После его ухода Руперт опять уселся в кресло и закурил трубку. Лайна не консультировалась с ним по поводу здоровья, но, насколько он мог судить, не прибегая к медицинскому осмотру, у нее все было в полном порядке.

Тогда возникал вопрос: что она делает именно в Рафтере? Сердечная рана? Не похоже. Он часто видел Лайну задумчивой, но никогда грустной. А чем вызвано любопытство до неприличия Бена Стоува? И замечание Дотти насчет дяди из Сан-Франциско мгновенно пробудило интерес у Мерриэма. Только глупец стал бы спрашивать почему. Рафтер трясет золотая лихорадка, все чего-то ждут. А кто владеет прииском? Некие лица из Сан-Франциско.

Каждый день Лайна ездит верхом или катается в повозке и при этом почти всегда возвращается одной и той же дорогой. Что заставляет ее выбирать такой маршрут? Простая привычка или есть более весомая причина?

Бен Стоув, казалось, что-то заподозрил, и если, как думал Руперт, Лайна действительно связана с владельцами прииска, то легко может попасть в беду.

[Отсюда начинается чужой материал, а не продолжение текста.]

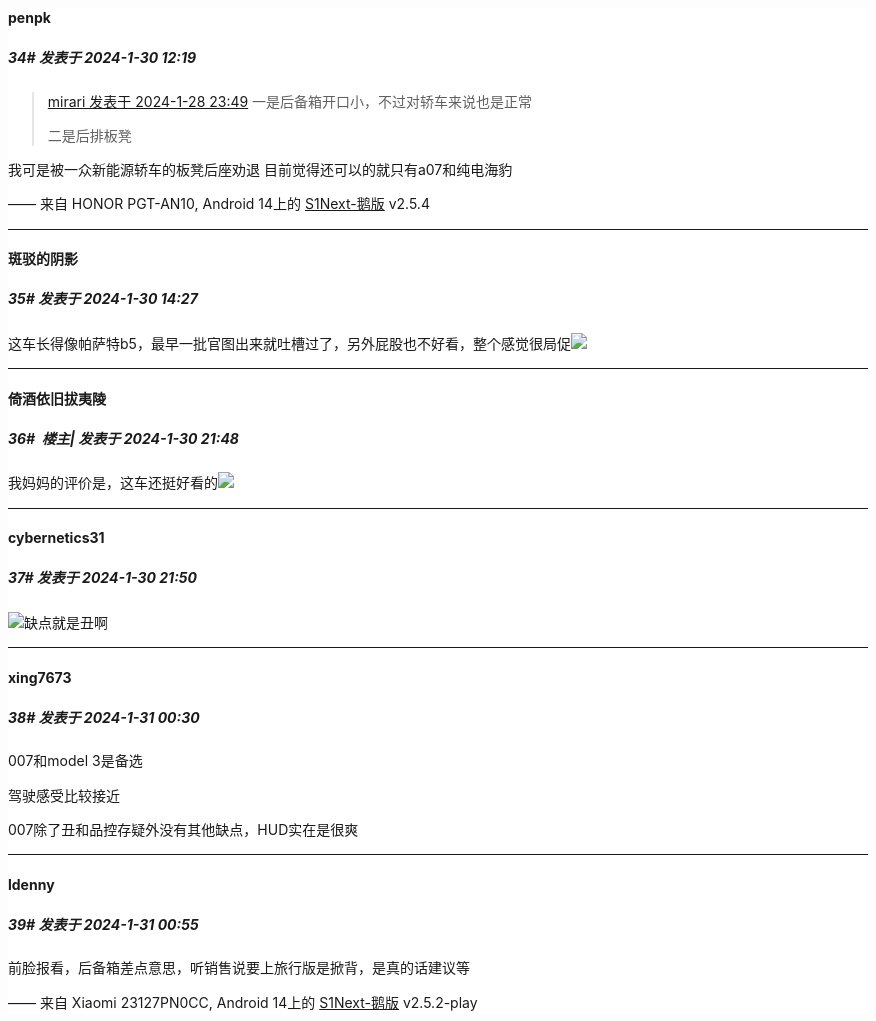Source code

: ####  penpk  
##### 34#       发表于 2024-1-30 12:19

<blockquote><a href="httphttps://bbs.saraba1st.com/2b/forum.php?mod=redirect&amp;goto=findpost&amp;pid=63810051&amp;ptid=2169952" target="_blank">mirari 发表于 2024-1-28 23:49</a>
一是后备箱开口小，不过对轿车来说也是正常

二是后排板凳</blockquote>
我可是被一众新能源轿车的板凳后座劝退
目前觉得还可以的就只有a07和纯电海豹

—— 来自 HONOR PGT-AN10, Android 14上的 [S1Next-鹅版](https://github.com/ykrank/S1-Next/releases) v2.5.4

*****

####  斑驳的阴影  
##### 35#       发表于 2024-1-30 14:27

这车长得像帕萨特b5，最早一批官图出来就吐槽过了，另外屁股也不好看，整个感觉很局促<img src="https://static.saraba1st.com/image/smiley/face2017/067.png" referrerpolicy="no-referrer">

*****

####  倚酒依旧拔夷陵  
##### 36#         楼主| 发表于 2024-1-30 21:48

我妈妈的评价是，这车还挺好看的<img src="https://static.saraba1st.com/image/smiley/face2017/002.png" referrerpolicy="no-referrer">

*****

####  cybernetics31  
##### 37#       发表于 2024-1-30 21:50

<img src="https://static.saraba1st.com/image/smiley/face2017/067.png" referrerpolicy="no-referrer">缺点就是丑啊

*****

####  xing7673  
##### 38#       发表于 2024-1-31 00:30

007和model 3是备选

驾驶感受比较接近

007除了丑和品控存疑外没有其他缺点，HUD实在是很爽

*****

####  ldenny  
##### 39#       发表于 2024-1-31 00:55

前脸报看，后备箱差点意思，听销售说要上旅行版是掀背，是真的话建议等

—— 来自 Xiaomi 23127PN0CC, Android 14上的 [S1Next-鹅版](https://github.com/ykrank/S1-Next/releases) v2.5.2-play
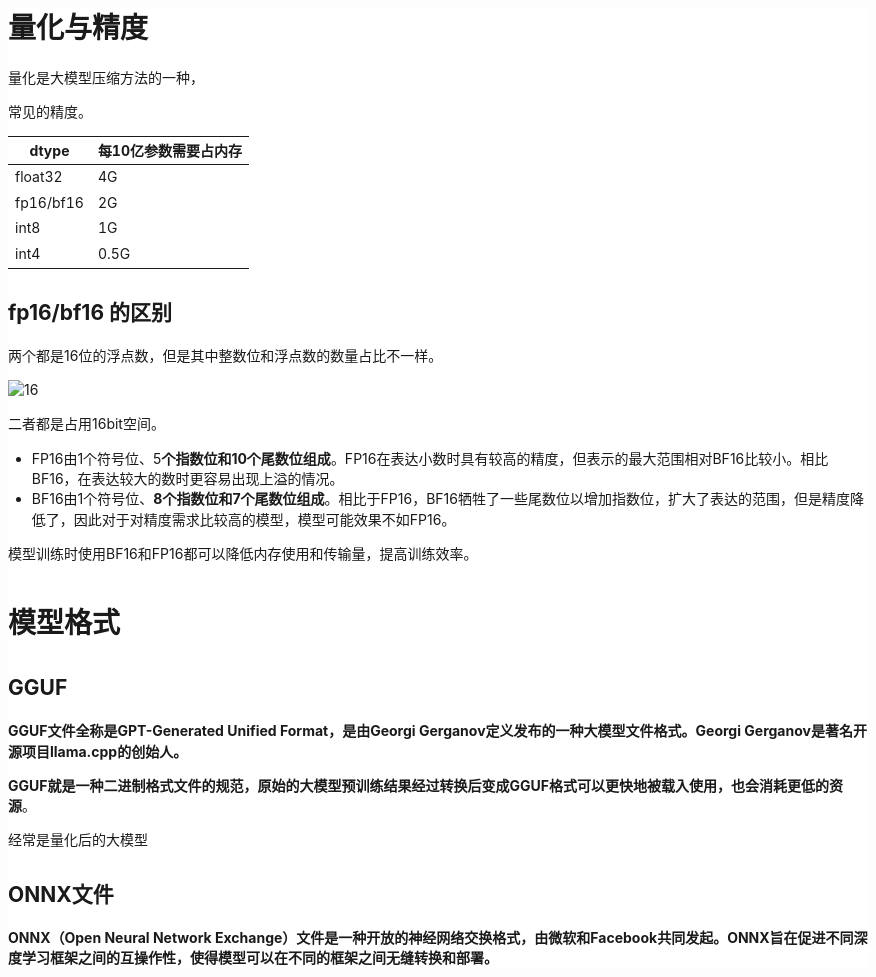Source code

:

# 量化与精度

量化是大模型压缩方法的一种，

常见的精度。

| dtype     | 每10亿参数需要占内存 |
| --------- | -------------------- |
| float32   | 4G                   |
| fp16/bf16 | 2G                   |
| int8      | 1G                   |
| int4      | 0.5G                 |

## fp16/bf16 的区别

两个都是16位的浮点数，但是其中整数位和浮点数的数量占比不一样。

![16](https://raw.githubusercontent.com/TransformersWsz/picx-refs/heads/master/images-hosting/refs/heads/master/image.1hs0v083jb.png)



二者都是占用16bit空间。

- FP16由1个符号位、5**个指数位和10个尾数位组成**。FP16在表达小数时具有较高的精度，但表示的最大范围相对BF16比较小。相比BF16，在表达较大的数时更容易出现上溢的情况。
- BF16由1个符号位、**8个指数位和7个尾数位组成**。相比于FP16，BF16牺牲了一些尾数位以增加指数位，扩大了表达的范围，但是精度降低了，因此对于对精度需求比较高的模型，模型可能效果不如FP16。

模型训练时使用BF16和FP16都可以降低内存使用和传输量，提高训练效率。



# 模型格式



## GGUF

**GGUF文件全称是GPT-Generated Unified Format，是由Georgi Gerganov定义发布的一种大模型文件格式。Georgi Gerganov是著名开源项目llama.cpp的创始人。**

**GGUF就是一种二进制格式文件的规范，原始的大模型预训练结果经过转换后变成GGUF格式可以更快地被载入使用，也会消耗更低的资源**。

经常是量化后的大模型



## ONNX文件

**ONNX（Open Neural Network Exchange）文件是一种开放的神经网络交换格式，由微软和Facebook共同发起。ONNX旨在促进不同深度学习框架之间的互操作性，使得模型可以在不同的框架之间无缝转换和部署。**
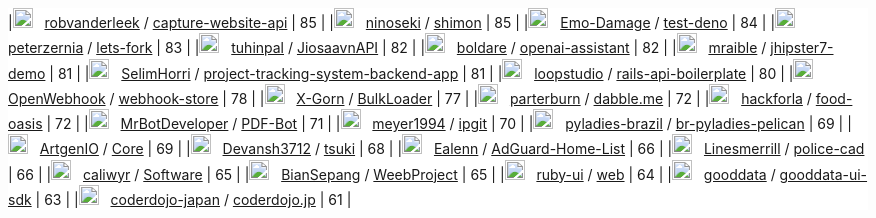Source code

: |<img class="avatar mr-2" src="https://avatars.githubusercontent.com/u/5324924?s=40&v=4" width="20" height="20" alt="">  &nbsp; [robvanderleek](https://github.com/robvanderleek) / [capture-website-api](https://github.com/robvanderleek/capture-website-api) | 85 |
|<img class="avatar mr-2" src="https://avatars.githubusercontent.com/u/291028?s=40&v=4" width="20" height="20" alt="">  &nbsp; [ninoseki](https://github.com/ninoseki) / [shimon](https://github.com/ninoseki/shimon) | 85 |
|<img class="avatar mr-2" src="https://avatars.githubusercontent.com/u/75520940?s=40&v=4" width="20" height="20" alt="">  &nbsp; [Emo-Damage](https://github.com/Emo-Damage) / [test-deno](https://github.com/Emo-Damage/test-deno) | 84 |
|<img class="avatar mr-2" src="https://avatars.githubusercontent.com/u/43378846?s=40&v=4" width="20" height="20" alt="">  &nbsp; [peterzernia](https://github.com/peterzernia) / [lets-fork](https://github.com/peterzernia/lets-fork) | 83 |
|<img class="avatar mr-2" src="https://avatars.githubusercontent.com/u/51857187?s=40&v=4" width="20" height="20" alt="">  &nbsp; [tuhinpal](https://github.com/tuhinpal) / [JiosaavnAPI](https://github.com/tuhinpal/JiosaavnAPI) | 82 |
|<img class="avatar mr-2" src="https://avatars.githubusercontent.com/u/1035806?s=40&v=4" width="20" height="20" alt="">  &nbsp; [boldare](https://github.com/boldare) / [openai-assistant](https://github.com/boldare/openai-assistant) | 82 |
|<img class="avatar mr-2" src="https://avatars.githubusercontent.com/u/17892?s=40&v=4" width="20" height="20" alt="">  &nbsp; [mraible](https://github.com/mraible) / [jhipster7-demo](https://github.com/mraible/jhipster7-demo) | 81 |
|<img class="avatar mr-2" src="https://avatars.githubusercontent.com/u/40203497?s=40&v=4" width="20" height="20" alt="">  &nbsp; [SelimHorri](https://github.com/SelimHorri) / [project-tracking-system-backend-app](https://github.com/SelimHorri/project-tracking-system-backend-app) | 81 |
|<img class="avatar mr-2" src="https://avatars.githubusercontent.com/u/49405192?s=40&v=4" width="20" height="20" alt="">  &nbsp; [loopstudio](https://github.com/loopstudio) / [rails-api-boilerplate](https://github.com/loopstudio/rails-api-boilerplate) | 80 |
|<img class="avatar mr-2" src="https://avatars.githubusercontent.com/u/99070771?s=40&v=4" width="20" height="20" alt="">  &nbsp; [OpenWebhook](https://github.com/OpenWebhook) / [webhook-store](https://github.com/OpenWebhook/webhook-store) | 78 |
|<img class="avatar mr-2" src="https://avatars.githubusercontent.com/u/67302057?s=40&v=4" width="20" height="20" alt="">  &nbsp; [X-Gorn](https://github.com/X-Gorn) / [BulkLoader](https://github.com/X-Gorn/BulkLoader) | 77 |
|<img class="avatar mr-2" src="https://avatars.githubusercontent.com/u/791889?s=40&v=4" width="20" height="20" alt="">  &nbsp; [parterburn](https://github.com/parterburn) / [dabble.me](https://github.com/parterburn/dabble.me) | 72 |
|<img class="avatar mr-2" src="https://avatars.githubusercontent.com/u/11635254?s=40&v=4" width="20" height="20" alt="">  &nbsp; [hackforla](https://github.com/hackforla) / [food-oasis](https://github.com/hackforla/food-oasis) | 72 |
|<img class="avatar mr-2" src="https://avatars.githubusercontent.com/u/77911154?s=40&v=4" width="20" height="20" alt="">  &nbsp; [MrBotDeveloper](https://github.com/MrBotDeveloper) / [PDF-Bot](https://github.com/MrBotDeveloper/PDF-Bot) | 71 |
|<img class="avatar mr-2" src="https://avatars.githubusercontent.com/u/8880186?s=40&v=4" width="20" height="20" alt="">  &nbsp; [meyer1994](https://github.com/meyer1994) / [ipgit](https://github.com/meyer1994/ipgit) | 70 |
|<img class="avatar mr-2" src="https://avatars.githubusercontent.com/u/8205116?s=40&v=4" width="20" height="20" alt="">  &nbsp; [pyladies-brazil](https://github.com/pyladies-brazil) / [br-pyladies-pelican](https://github.com/pyladies-brazil/br-pyladies-pelican) | 69 |
|<img class="avatar mr-2" src="https://avatars.githubusercontent.com/u/92780464?s=40&v=4" width="20" height="20" alt="">  &nbsp; [ArtgenIO](https://github.com/ArtgenIO) / [Core](https://github.com/ArtgenIO/Core) | 69 |
|<img class="avatar mr-2" src="https://avatars.githubusercontent.com/u/58616444?s=40&v=4" width="20" height="20" alt="">  &nbsp; [Devansh3712](https://github.com/Devansh3712) / [tsuki](https://github.com/Devansh3712/tsuki) | 68 |
|<img class="avatar mr-2" src="https://avatars.githubusercontent.com/u/13718470?s=40&v=4" width="20" height="20" alt="">  &nbsp; [Ealenn](https://github.com/Ealenn) / [AdGuard-Home-List](https://github.com/Ealenn/AdGuard-Home-List) | 66 |
|<img class="avatar mr-2" src="https://avatars.githubusercontent.com/u/15384983?s=40&v=4" width="20" height="20" alt="">  &nbsp; [Linesmerrill](https://github.com/Linesmerrill) / [police-cad](https://github.com/Linesmerrill/police-cad) | 66 |
|<img class="avatar mr-2" src="https://avatars.githubusercontent.com/u/60120589?s=40&v=4" width="20" height="20" alt="">  &nbsp; [caliwyr](https://github.com/caliwyr) / [Software](https://github.com/caliwyr/Software) | 65 |
|<img class="avatar mr-2" src="https://avatars.githubusercontent.com/u/62181256?s=40&v=4" width="20" height="20" alt="">  &nbsp; [BianSepang](https://github.com/BianSepang) / [WeebProject](https://github.com/BianSepang/WeebProject) | 65 |
|<img class="avatar mr-2" src="https://avatars.githubusercontent.com/u/150179484?s=40&v=4" width="20" height="20" alt="">  &nbsp; [ruby-ui](https://github.com/ruby-ui) / [web](https://github.com/ruby-ui/web) | 64 |
|<img class="avatar mr-2" src="https://avatars.githubusercontent.com/u/291394?s=40&v=4" width="20" height="20" alt="">  &nbsp; [gooddata](https://github.com/gooddata) / [gooddata-ui-sdk](https://github.com/gooddata/gooddata-ui-sdk) | 63 |
|<img class="avatar mr-2" src="https://avatars.githubusercontent.com/u/6996353?s=40&v=4" width="20" height="20" alt="">  &nbsp; [coderdojo-japan](https://github.com/coderdojo-japan) / [coderdojo.jp](https://github.com/coderdojo-japan/coderdojo.jp) | 61 |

Доктор хорошо знал старого Бразоса с конюшни. Когда этот закоренелый бандит первый раз попал в Рафтер, именно он залечил его сильно воспаленную рану на ноге и никому не сказал ни слова. Клэгг симпатизировал закаленному невзгодами старику и сам, в свою очередь, пользовался его расположением.

Набивая трубку табаком, он пришел к выводу, что стоит поговорить с Бразосом, поскольку мало что могло произойти в городе такого, о чем не знал бы конюх. Лайна Теннисон — его гостья, и он обязан ее защитить.

За свои услуги доктор никогда не брал свыше установленной платы и всегда отказывался принимать гонорар золотом. Его принципиальность в этом вопросе была общеизвестна, и никто не пытался настаивать. Возможно, и уважали за это. Или просто город нуждался во враче? Не исключается и то, что он родственник Мерриэма Клэгга, который пользовался в Рафтере определенным влиянием.

Конечно, существовала и более земная причина. Доктор Руперт был не из болтливых — все в городе знали об этом. Но как поведут себя люди, если раскроется, что Лайна Теннисон как-то связана с Солнечными Россыпями?

Все возникшие у него вопросы не давали покоя, пока он курил трубку. К концу вечера одно ему стало совершенно ясно: его гостья в опасности.

Сколько же в Рафтере морально разложившихся жителей опустилось настолько, что готовы обидеть молодую девушку? Согласны даже на ее убийство? Закроют ли они на это глаза? Сколько их, готовых отпустить грех любому бандиту, лишь бы сохранить свое положение?

Он выбил трубку и перешел в другую часть комнаты, туда, где стояло на полке оружие, тщательно осмотрел каждую винтовку, потом взял свой армейский кольт, проверил барабан и засунул револьвер за пояс.

С этого дня Клэгг не расставался с оружием.